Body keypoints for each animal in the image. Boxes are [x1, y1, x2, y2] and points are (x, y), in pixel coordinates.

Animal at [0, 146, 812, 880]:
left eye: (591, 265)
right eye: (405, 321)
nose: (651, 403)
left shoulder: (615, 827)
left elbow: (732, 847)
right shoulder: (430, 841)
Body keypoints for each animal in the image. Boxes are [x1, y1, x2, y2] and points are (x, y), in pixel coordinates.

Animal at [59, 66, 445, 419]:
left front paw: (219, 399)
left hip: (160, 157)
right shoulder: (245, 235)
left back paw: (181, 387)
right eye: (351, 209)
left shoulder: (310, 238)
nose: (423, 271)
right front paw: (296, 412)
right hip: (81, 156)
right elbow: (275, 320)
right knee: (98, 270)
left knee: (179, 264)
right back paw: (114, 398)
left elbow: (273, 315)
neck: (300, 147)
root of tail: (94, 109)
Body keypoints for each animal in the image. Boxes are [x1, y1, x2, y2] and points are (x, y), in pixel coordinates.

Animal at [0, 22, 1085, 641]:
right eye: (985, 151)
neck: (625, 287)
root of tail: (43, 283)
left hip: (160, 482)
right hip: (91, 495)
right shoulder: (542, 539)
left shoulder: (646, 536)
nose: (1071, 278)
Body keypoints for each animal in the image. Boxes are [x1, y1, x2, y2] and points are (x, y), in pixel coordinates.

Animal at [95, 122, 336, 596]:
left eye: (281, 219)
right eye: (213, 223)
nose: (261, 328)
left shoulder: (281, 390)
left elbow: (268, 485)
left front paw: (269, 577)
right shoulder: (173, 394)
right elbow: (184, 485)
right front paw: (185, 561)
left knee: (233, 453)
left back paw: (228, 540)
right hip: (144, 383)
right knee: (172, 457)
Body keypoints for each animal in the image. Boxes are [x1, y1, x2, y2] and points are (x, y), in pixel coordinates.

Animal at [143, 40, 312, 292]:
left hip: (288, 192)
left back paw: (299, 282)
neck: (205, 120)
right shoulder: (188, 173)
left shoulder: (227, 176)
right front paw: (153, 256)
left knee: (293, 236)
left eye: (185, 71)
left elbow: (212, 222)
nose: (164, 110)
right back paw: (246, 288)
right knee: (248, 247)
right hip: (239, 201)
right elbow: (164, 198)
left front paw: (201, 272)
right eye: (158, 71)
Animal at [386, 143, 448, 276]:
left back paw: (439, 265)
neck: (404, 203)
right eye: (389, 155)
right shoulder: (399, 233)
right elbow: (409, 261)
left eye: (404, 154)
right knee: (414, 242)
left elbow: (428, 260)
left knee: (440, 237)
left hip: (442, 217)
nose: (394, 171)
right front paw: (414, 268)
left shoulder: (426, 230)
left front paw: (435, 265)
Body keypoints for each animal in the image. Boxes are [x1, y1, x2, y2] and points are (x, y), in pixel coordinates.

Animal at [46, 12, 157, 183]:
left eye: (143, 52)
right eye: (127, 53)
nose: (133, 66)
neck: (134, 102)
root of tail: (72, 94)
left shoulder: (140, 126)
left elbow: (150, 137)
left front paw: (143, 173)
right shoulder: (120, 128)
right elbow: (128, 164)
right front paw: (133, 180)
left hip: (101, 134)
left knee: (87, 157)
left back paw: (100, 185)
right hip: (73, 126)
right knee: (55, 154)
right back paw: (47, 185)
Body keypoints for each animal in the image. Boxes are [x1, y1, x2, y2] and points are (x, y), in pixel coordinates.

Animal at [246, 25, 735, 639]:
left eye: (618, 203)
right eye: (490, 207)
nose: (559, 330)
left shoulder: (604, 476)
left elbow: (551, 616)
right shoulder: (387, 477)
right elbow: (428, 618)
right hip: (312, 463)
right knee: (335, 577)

=======

**WHAT IS BEING ASKED:**
Work out the number of lines above that include the string "root" and write only that number.

**SOLUTION TO THE EXERCISE:**
3